_YOUR TASK_: In the atheism analysis below, copy out word for word the passage that begins with the words containing "nrow(spain2012)" and ends with "0.0734 , 0.1065 )".

H0 : There is no difference in the means for Spain for 2012 and 2005 HA : There is a difference +/- in these means
Successes and failures are both over 10 for each year. The samples are under 10% for the national population, and the data is independent.
#using the custom inference function
spain2012 <- subset(atheism, nationality == "Spain" & year == "2012")
nrow(spain2012)
## [1] 1145
spain2005 <- subset(atheism, nationality == "Spain" & year == "2005")
nrow(spain2005)
## [1] 1146
inference(spain2012$response, est = "proportion", type = "ci", method = "theoretical", success = "atheist")
## Single proportion -- success: atheist
## Summary statistics:
## p_hat = 0.09 ; n = 1145
## Check conditions: number of successes = 103 ; number of failures = 1042
## Standard error = 0.0085
## 95 % Confidence interval = ( 0.0734 , 0.1065 )
inference(spain2005$response, est = "proportion", type = "ci", method = "theoretical", success = "atheist")
## Single proportion -- success: atheist
## Summary statistics:
## p_hat = 0.1003 ; n = 1146
## Check conditions: number of successes = 115 ; number of failures = 1031
## Standard error = 0.0089
## 95 % Confidence interval = ( 0.083 , 0.1177 )
There is an apparantly minor decrease in atheist responses between these two dates. As the data sample sizes are so close, and the confidence intervals overlapping, it is a statistical likelihood that the results are due to slight abberation rather than an actual change.
b. Is there convincing evidence that the United States has seen a change in its atheism index between 2005 and 2012?

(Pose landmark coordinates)
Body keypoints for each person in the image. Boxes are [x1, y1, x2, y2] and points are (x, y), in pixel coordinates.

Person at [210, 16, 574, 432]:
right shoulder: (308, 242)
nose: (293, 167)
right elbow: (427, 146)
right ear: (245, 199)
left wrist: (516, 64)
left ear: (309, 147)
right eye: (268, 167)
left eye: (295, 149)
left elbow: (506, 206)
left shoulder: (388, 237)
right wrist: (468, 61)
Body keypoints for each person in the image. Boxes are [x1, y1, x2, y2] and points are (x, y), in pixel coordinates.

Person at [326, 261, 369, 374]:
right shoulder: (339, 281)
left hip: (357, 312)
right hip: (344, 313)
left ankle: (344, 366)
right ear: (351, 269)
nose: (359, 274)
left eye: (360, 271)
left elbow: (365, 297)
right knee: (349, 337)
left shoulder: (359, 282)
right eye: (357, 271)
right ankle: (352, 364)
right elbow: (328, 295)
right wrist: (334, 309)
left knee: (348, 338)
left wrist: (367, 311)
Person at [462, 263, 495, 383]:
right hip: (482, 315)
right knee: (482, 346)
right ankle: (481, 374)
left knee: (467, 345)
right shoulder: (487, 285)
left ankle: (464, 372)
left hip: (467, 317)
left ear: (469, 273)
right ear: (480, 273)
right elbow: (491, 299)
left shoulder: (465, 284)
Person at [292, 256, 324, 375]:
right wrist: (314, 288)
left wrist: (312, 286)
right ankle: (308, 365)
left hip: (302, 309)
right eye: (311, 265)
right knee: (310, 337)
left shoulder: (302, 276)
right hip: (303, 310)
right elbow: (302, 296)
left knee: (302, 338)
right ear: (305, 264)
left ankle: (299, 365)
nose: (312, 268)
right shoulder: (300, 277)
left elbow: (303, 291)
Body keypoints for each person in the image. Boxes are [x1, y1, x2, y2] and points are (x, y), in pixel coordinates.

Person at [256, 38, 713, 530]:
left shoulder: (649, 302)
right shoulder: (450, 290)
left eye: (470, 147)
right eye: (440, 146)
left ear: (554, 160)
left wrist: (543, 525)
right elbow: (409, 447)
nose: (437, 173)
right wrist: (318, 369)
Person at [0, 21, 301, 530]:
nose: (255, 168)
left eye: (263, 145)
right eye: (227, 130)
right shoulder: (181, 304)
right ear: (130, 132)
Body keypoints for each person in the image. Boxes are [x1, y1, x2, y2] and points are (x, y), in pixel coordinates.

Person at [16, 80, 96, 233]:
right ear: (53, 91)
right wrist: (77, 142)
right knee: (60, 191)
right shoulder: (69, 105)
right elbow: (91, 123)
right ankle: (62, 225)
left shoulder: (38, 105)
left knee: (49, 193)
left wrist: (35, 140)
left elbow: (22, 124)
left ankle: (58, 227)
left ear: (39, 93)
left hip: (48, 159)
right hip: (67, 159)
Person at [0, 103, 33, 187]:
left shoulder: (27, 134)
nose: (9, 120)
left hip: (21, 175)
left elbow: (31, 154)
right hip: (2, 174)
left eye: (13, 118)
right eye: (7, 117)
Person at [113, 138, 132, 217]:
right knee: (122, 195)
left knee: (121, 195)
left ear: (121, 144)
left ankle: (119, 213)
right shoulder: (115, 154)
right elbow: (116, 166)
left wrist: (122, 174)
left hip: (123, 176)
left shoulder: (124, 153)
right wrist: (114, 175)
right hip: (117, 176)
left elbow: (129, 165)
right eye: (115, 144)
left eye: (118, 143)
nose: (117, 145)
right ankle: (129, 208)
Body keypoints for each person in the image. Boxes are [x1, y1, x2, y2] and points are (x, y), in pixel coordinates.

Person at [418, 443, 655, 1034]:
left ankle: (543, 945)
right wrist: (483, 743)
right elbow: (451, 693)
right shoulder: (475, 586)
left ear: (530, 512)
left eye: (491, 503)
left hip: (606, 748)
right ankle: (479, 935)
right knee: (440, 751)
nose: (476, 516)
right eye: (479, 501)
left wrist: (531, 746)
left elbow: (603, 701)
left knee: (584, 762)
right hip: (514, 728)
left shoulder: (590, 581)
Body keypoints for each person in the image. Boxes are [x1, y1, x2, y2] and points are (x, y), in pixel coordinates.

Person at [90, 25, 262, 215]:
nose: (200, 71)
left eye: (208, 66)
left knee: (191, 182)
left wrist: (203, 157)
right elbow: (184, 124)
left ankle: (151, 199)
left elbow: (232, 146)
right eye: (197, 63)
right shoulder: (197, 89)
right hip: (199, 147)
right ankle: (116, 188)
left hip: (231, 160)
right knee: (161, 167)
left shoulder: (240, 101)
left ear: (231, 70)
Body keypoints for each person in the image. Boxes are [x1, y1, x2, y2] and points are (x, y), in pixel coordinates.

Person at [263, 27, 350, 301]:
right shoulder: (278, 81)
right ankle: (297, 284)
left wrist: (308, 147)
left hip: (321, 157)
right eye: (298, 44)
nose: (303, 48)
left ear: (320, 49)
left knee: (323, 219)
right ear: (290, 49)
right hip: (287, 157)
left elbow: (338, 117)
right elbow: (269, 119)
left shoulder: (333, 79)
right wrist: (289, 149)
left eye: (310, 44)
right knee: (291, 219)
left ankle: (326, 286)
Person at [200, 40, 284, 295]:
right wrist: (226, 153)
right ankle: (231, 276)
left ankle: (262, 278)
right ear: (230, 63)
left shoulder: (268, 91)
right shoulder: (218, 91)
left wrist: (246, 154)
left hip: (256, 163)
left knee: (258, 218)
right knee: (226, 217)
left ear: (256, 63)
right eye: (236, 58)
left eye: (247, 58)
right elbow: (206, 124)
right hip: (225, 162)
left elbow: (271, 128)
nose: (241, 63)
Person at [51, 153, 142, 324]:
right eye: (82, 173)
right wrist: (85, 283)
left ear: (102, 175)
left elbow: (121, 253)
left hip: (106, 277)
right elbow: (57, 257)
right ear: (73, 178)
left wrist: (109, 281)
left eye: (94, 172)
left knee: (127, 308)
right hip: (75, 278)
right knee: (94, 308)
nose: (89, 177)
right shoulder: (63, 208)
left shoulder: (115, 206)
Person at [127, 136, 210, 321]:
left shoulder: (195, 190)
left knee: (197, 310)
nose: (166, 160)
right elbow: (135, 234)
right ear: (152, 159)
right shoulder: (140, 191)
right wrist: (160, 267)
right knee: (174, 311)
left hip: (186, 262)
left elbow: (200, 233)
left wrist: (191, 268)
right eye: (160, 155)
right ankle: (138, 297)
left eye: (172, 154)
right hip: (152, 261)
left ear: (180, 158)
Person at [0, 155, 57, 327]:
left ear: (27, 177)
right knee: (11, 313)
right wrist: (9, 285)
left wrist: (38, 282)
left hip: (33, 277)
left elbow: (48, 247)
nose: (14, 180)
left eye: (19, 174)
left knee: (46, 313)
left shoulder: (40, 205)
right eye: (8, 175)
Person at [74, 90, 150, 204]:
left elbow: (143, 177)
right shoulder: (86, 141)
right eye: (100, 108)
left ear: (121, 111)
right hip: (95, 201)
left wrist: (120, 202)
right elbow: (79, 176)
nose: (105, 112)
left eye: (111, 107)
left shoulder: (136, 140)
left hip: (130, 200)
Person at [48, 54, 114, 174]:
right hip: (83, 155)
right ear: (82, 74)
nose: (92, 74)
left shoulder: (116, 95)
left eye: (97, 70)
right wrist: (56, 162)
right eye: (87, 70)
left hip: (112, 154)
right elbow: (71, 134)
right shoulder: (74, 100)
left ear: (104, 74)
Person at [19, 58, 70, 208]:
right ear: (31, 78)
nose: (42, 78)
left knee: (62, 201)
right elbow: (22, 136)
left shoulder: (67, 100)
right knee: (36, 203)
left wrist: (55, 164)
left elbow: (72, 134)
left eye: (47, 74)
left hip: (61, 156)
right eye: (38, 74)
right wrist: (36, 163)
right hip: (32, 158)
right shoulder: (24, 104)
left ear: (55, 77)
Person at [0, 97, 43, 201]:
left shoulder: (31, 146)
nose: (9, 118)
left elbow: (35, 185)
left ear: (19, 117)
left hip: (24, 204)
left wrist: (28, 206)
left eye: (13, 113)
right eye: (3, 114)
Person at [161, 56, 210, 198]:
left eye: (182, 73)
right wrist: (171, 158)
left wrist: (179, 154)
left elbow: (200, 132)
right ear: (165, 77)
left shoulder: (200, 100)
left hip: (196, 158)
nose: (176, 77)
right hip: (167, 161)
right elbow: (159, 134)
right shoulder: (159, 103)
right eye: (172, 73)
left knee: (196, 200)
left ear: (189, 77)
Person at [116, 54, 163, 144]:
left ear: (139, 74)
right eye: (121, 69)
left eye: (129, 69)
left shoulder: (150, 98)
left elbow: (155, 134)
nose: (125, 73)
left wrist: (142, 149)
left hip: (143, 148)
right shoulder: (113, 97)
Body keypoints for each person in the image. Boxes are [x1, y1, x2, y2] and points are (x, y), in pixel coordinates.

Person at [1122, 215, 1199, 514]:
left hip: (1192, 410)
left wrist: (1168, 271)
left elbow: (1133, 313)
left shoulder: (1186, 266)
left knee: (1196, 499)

_RESPONSE TO THIS EXERCISE_:
nrow(spain2012)
## [1] 1145
spain2005 <- subset(atheism, nationality == "Spain" & year == "2005")
nrow(spain2005)
## [1] 1146
inference(spain2012$response, est = "proportion", type = "ci", method = "theoretical", success = "atheist")
## Single proportion -- success: atheist
## Summary statistics:
## p_hat = 0.09 ; n = 1145
## Check conditions: number of successes = 103 ; number of failures = 1042
## Standard error = 0.0085
## 95 % Confidence interval = ( 0.0734 , 0.1065 )